In the most basic sense of the phrase, a move-in ready home is exactly that — a residence that you can move into, unpack, and start living in immediately. At the very least, it means the space is clean, the appliances are in working order, and the layout is already configured in a way that makes sense for your lifestyle. 

Blame it on all those binge-worthy home flipping shows, but in recent years, “move-in ready” often means a fully updated home with brand-new appliances. Or at least that’s what buyers want it to mean, though sellers are not always on the same page.

Liza M. Parilla, an agent with Century 21 Peak in Woodland Hills, California, works with sellers to get them the best price for their homes — even if it means being honest with them when their homes do need a bit of work. “I do advise a lot of times to do whatever fixes [they] need to do and do it right to get more for [their] property,” Parilla says. 

Parilla also works with buyers and advises them on what to look for in a house that’s touted as “move-in ready.” Here are some things buyers should beware of, because some sellers are hoping you don’t notice them.

The number of rooms don’t match the listing.

Imagine the MLS listing says the property has two bathrooms. You show up for a tour and are surprised to see that there’s really two and a half, because a new half bath was recently installed. Score, right? Not necessarily. Sure, there could have been an error in the listing, but it could also be that unpermitted work has been done on the house. That’s a huge no-no, says Parilla, and it could leave you as the buyer with a lot of fines from the city. This is where it pays to work with an agent. “It is our job to do a lot of due diligence when it comes to checking if things are permitted,” Parilla says.

The floors are covered in area rugs.

A rug might really tie the room together, but it pays to look past the strategic home staging to see whether said rug is covering up a badly scuffed floor. Buffing hardwood floors or installing a new one is an expensive (and frankly super annoying) project that requires you to clear out whole rooms at a time. It’s no wonder sellers will try to skip it since they’re on their way out anyway, leaving you to foot the bill instead.

The basement is unfinished.

To be fair, not every basement is destined to be renovated into an Instagrammable hangout spot. Still, as a potential buyer, you should ask why the basement has remained unfinished. Maybe it was only needed for storage and laundry. But what if it’s really because the basement flooded during each of the past five rainstorms and the current owners have given up on the whole prospect of finishing it? Parilla says be on the lookout for any type of stain or bubbling on walls and ceilings as evidence of water damage. If there is, it really should be disclosed by the seller or brought up during the inspection. 

There’s no doubt windows are expensive, and professional installation can just about double their price. An inexperienced homeowner might check for any broken panes and, seeing none, call it a day. But what they really need to worry about is if they can keep your house secure and conserve energy. Old single-pane windows will be a major pain if you live in an area with extreme heat or cold, and so you might be on the hook to replace windows with energy-efficient ones so your energy bills don’t resemble a second mortgage.  

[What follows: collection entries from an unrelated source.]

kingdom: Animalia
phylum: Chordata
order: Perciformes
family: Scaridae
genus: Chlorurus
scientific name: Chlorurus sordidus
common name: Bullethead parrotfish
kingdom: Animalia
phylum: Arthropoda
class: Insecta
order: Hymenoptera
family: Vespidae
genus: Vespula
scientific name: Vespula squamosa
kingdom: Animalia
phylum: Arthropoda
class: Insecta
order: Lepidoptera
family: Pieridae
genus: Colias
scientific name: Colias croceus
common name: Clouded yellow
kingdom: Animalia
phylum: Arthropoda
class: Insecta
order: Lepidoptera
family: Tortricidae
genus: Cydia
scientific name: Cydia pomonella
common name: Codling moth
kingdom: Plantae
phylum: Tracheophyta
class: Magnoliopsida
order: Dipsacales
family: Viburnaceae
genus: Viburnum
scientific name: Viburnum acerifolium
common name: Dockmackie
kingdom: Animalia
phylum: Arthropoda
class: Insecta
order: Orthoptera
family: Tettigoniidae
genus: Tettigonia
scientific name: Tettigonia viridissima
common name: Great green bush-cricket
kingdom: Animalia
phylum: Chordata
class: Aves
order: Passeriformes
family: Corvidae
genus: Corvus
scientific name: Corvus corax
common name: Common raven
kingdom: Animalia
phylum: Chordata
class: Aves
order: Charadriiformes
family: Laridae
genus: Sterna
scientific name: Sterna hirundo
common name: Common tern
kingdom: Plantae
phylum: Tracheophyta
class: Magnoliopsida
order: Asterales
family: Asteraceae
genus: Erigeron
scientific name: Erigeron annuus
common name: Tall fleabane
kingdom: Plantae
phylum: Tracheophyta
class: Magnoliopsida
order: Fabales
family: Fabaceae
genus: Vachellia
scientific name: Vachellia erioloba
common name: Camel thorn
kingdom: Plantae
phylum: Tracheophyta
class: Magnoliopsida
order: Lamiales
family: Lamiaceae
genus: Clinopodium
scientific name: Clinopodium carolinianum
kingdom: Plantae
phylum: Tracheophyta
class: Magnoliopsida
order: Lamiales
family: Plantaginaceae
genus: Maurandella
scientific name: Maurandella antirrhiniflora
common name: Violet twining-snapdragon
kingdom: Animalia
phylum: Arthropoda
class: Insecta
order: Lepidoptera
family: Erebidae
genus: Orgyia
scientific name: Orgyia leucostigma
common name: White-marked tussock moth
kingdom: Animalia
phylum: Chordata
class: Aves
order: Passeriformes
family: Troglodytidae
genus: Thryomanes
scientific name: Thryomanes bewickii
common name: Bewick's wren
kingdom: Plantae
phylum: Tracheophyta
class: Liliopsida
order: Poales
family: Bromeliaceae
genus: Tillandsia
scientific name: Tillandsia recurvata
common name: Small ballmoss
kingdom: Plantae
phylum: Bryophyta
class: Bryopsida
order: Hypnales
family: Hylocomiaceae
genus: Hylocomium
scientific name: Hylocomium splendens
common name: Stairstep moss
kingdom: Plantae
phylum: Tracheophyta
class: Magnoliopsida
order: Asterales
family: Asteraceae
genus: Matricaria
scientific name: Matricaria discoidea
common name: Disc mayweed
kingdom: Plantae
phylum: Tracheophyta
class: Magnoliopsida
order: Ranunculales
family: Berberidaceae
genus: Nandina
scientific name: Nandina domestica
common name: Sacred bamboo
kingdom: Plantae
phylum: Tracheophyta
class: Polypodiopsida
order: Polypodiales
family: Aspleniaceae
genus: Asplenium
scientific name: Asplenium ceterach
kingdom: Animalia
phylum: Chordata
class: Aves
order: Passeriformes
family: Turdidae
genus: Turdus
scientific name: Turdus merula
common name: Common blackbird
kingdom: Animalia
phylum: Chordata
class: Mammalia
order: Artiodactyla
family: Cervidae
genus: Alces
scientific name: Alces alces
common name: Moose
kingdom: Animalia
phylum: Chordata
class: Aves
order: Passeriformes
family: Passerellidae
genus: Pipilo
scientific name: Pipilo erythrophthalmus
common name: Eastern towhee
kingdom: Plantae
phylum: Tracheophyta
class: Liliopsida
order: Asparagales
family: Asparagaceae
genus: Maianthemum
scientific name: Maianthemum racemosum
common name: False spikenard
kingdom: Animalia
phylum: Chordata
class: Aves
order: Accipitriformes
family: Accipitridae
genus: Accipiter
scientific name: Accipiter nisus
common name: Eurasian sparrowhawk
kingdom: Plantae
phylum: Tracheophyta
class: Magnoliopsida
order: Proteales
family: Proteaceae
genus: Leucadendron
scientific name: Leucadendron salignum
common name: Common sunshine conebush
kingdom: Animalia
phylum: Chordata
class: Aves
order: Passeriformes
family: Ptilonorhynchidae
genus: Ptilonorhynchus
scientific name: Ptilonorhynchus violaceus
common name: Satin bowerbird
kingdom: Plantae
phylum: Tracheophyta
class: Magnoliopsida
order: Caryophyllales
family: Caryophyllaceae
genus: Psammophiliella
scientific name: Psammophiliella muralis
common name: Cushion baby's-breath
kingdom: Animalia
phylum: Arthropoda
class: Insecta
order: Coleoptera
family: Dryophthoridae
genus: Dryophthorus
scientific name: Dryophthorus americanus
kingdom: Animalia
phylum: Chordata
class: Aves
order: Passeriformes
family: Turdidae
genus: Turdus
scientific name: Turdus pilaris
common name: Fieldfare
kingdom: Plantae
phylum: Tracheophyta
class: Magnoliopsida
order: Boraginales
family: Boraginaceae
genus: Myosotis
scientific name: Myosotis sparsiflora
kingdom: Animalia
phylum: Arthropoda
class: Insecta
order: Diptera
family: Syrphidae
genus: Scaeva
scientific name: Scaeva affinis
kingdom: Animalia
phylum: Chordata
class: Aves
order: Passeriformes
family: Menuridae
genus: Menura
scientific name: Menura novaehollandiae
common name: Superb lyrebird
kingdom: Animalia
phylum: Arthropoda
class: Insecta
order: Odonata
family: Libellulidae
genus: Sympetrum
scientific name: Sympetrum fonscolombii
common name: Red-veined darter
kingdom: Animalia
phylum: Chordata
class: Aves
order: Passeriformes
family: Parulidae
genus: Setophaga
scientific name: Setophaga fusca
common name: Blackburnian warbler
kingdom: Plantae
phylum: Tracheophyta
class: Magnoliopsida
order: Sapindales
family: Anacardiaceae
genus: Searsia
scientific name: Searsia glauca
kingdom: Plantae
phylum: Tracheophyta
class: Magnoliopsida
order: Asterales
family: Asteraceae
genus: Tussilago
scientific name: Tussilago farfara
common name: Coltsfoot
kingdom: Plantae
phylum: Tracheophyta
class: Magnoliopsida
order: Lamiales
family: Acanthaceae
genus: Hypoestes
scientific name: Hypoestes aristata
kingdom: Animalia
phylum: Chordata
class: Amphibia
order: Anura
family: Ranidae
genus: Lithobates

Here are a few other things that can run up your homeowner’s costs even before you’ve moved in:

Even though many buyers have been waiving the inspection in the hopes of securing the deal, Parilla does not recommend it for her clients. She encourages them to get as much information as possible about the house, which includes learning about problems and issues that aren’t readily seen.

If a seller lists a home as “move-in ready” when it’s more “in need of TLC,” then the house could linger on the market or get a few lowball offers (although again, this current market is bananas). But buyers also need to be realistic when it comes to what move-in ready truly means — and whether they are willing to move right in.